- Opening Delimiter -

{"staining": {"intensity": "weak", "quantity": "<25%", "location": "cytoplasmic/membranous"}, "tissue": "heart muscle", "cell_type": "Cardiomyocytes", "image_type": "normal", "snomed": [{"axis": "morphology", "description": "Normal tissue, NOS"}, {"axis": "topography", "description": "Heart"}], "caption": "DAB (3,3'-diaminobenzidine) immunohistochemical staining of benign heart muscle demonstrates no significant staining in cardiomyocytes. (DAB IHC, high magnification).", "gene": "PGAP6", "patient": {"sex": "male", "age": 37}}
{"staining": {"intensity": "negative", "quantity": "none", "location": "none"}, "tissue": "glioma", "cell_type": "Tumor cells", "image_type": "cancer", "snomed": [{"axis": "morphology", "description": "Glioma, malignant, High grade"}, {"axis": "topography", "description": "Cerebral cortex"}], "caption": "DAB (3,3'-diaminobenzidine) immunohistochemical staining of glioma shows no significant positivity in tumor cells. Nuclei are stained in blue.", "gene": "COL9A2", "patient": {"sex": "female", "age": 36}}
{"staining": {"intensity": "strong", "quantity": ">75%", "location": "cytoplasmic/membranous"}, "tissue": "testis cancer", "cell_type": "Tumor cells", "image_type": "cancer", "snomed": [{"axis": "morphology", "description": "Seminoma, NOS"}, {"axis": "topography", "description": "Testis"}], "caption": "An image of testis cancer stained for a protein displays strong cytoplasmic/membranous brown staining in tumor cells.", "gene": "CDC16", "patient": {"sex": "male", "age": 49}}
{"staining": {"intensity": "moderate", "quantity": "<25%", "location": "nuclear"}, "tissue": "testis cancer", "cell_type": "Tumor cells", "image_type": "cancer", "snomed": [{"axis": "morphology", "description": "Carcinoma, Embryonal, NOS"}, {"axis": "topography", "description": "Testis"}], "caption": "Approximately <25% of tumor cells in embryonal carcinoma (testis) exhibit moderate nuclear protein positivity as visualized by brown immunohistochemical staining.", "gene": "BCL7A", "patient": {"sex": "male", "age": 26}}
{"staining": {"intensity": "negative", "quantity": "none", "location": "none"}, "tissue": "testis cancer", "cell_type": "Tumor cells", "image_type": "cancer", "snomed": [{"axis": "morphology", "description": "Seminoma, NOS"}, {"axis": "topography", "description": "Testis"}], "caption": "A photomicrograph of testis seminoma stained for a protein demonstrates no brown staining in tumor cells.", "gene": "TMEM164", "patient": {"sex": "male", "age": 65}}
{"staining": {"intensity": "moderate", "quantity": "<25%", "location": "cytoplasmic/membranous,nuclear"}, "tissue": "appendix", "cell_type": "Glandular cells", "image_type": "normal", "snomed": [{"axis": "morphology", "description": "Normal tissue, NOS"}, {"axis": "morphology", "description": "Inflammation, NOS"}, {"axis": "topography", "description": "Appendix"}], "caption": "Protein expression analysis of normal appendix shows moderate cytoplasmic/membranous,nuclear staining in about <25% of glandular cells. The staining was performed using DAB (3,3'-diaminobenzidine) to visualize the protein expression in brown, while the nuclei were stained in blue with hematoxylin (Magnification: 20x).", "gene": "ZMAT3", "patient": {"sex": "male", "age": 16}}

- Closing Delimiter -

■ **Work to complete**
Set down every record above, word for word.

■ **Answer to the problem**
{"staining": {"intensity": "weak", "quantity": "<25%", "location": "cytoplasmic/membranous"}, "tissue": "heart muscle", "cell_type": "Cardiomyocytes", "image_type": "normal", "snomed": [{"axis": "morphology", "description": "Normal tissue, NOS"}, {"axis": "topography", "description": "Heart"}], "caption": "DAB (3,3'-diaminobenzidine) immunohistochemical staining of benign heart muscle demonstrates no significant staining in cardiomyocytes. (DAB IHC, high magnification).", "gene": "PGAP6", "patient": {"sex": "male", "age": 37}}
{"staining": {"intensity": "negative", "quantity": "none", "location": "none"}, "tissue": "glioma", "cell_type": "Tumor cells", "image_type": "cancer", "snomed": [{"axis": "morphology", "description": "Glioma, malignant, High grade"}, {"axis": "topography", "description": "Cerebral cortex"}], "caption": "DAB (3,3'-diaminobenzidine) immunohistochemical staining of glioma shows no significant positivity in tumor cells. Nuclei are stained in blue.", "gene": "COL9A2", "patient": {"sex": "female", "age": 36}}
{"staining": {"intensity": "strong", "quantity": ">75%", "location": "cytoplasmic/membranous"}, "tissue": "testis cancer", "cell_type": "Tumor cells", "image_type": "cancer", "snomed": [{"axis": "morphology", "description": "Seminoma, NOS"}, {"axis": "topography", "description": "Testis"}], "caption": "An image of testis cancer stained for a protein displays strong cytoplasmic/membranous brown staining in tumor cells.", "gene": "CDC16", "patient": {"sex": "male", "age": 49}}
{"staining": {"intensity": "moderate", "quantity": "<25%", "location": "nuclear"}, "tissue": "testis cancer", "cell_type": "Tumor cells", "image_type": "cancer", "snomed": [{"axis": "morphology", "description": "Carcinoma, Embryonal, NOS"}, {"axis": "topography", "description": "Testis"}], "caption": "Approximately <25% of tumor cells in embryonal carcinoma (testis) exhibit moderate nuclear protein positivity as visualized by brown immunohistochemical staining.", "gene": "BCL7A", "patient": {"sex": "male", "age": 26}}
{"staining": {"intensity": "negative", "quantity": "none", "location": "none"}, "tissue": "testis cancer", "cell_type": "Tumor cells", "image_type": "cancer", "snomed": [{"axis": "morphology", "description": "Seminoma, NOS"}, {"axis": "topography", "description": "Testis"}], "caption": "A photomicrograph of testis seminoma stained for a protein demonstrates no brown staining in tumor cells.", "gene": "TMEM164", "patient": {"sex": "male", "age": 65}}
{"staining": {"intensity": "moderate", "quantity": "<25%", "location": "cytoplasmic/membranous,nuclear"}, "tissue": "appendix", "cell_type": "Glandular cells", "image_type": "normal", "snomed": [{"axis": "morphology", "description": "Normal tissue, NOS"}, {"axis": "morphology", "description": "Inflammation, NOS"}, {"axis": "topography", "description": "Appendix"}], "caption": "Protein expression analysis of normal appendix shows moderate cytoplasmic/membranous,nuclear staining in about <25% of glandular cells. The staining was performed using DAB (3,3'-diaminobenzidine) to visualize the protein expression in brown, while the nuclei were stained in blue with hematoxylin (Magnification: 20x).", "gene": "ZMAT3", "patient": {"sex": "male", "age": 16}}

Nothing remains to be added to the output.